The other night President Obama heralded persistence as one of his saving virtues.  There is a subtle truth in the notion that leadership requires persistence, and that we have not made persistence a critical trait that we reward.  Our culture is one where immediate gratification and short-term payoffs have become the modus operandi.  For the last twenty years, we have been rewarding people for short-term accomplishments, and they’ve come to expect immediate rewards.  This short-term mentality is inconsistent with the very notion of persistence.  Persistence is based on three assumptions:

1) That the road ahead is a long one

Successful leaders understand that the translation of vision into reality requires patience, as well as a view of the road, not as a short cut, but as a journey.  If one examines the behavior of some of our greatest leaders (e.g., Lincoln, Roosevelt), one is struck that early in their administration they understood that the challenges that lay ahead require a long journey.  While they engaged in some short-term immediate fixes, they understood the fixes were buying them time and only part of a longer journey.  Clearly, this long-term vocabulary is one that President Obama has chosen to adopt.


2) That the best way to travel that road is one step at a time

Persistence also implies the capacity to move at a consistent but slow enough pace that allows you to make adjustments as you’re traveling down the road.  By going one step at time, you may be committing yourself to the journey, but you understand that with each step you may have to make adjustments.  Again, the President and his administration have made it clear that adjustments have to be made as they move down the road.  Persistence implies the realization that while you may have a plan, that you also have to make adjustments as you face uncertainties and obstacles.

3) That what is critical is pacing.

Like the long-distance runner or the 15-round boxer, good leaders understand they have to pace themselves.  To do everything immediately and upfront will exhaust if not bankrupt their initiatives.  Leaders who pace their initiatives and their efforts over a period of time can  ensure that new ideas and new initiatives are constantly being mobilized.  They are also very concerned with their own capacity of sustaining momentum, making sure that they push and sustain their initiative in such a way that at no one position they get stuck or peter out.

When Obama talks about persistence as a leadership virtue, he is striking a core notion that is often ignored.

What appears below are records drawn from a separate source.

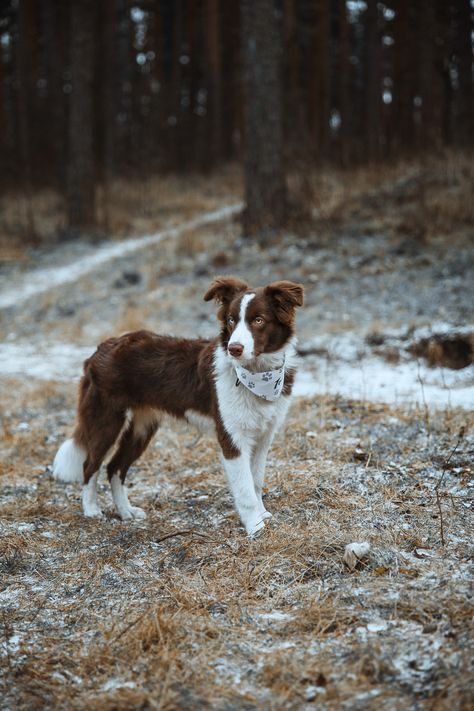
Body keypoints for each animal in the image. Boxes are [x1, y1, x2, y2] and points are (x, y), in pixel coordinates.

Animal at [52, 276, 304, 536]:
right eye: (231, 320)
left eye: (258, 320)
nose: (234, 348)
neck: (257, 375)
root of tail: (100, 348)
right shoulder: (232, 437)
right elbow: (244, 488)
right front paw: (255, 527)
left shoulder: (264, 435)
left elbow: (256, 480)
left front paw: (262, 516)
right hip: (106, 420)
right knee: (91, 464)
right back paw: (91, 509)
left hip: (142, 427)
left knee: (114, 467)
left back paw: (126, 511)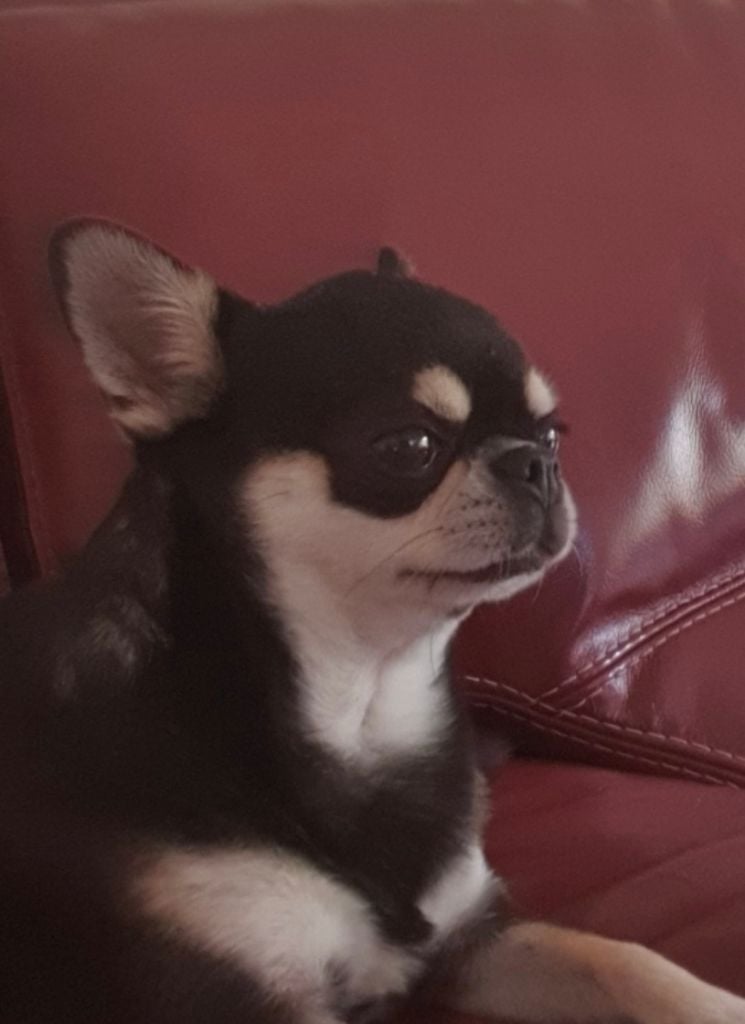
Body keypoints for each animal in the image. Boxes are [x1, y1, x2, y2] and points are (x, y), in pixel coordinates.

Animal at [0, 220, 742, 1023]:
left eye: (551, 435)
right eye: (408, 446)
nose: (535, 465)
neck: (363, 707)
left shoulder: (469, 941)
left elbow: (617, 958)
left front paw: (716, 1002)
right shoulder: (237, 995)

Our culture has downplayed the role of persistence.  There is an irony to this.  If there is one trait that is endemic to upper mobility in America, it’s persistence.  The ability of individuals to put a goal in front of them and pursue that goal to its fruition.  I’m reminded of the actor who is congratulated on his “overnight” visibility.  How easily we forget the 15 years that was spent off-off Broadway, in Brooklyn basement theaters, and plugging away at a temp jobs.  Persistence is an unheralded virtue, but is at the heart of leadership, and at the heart of success.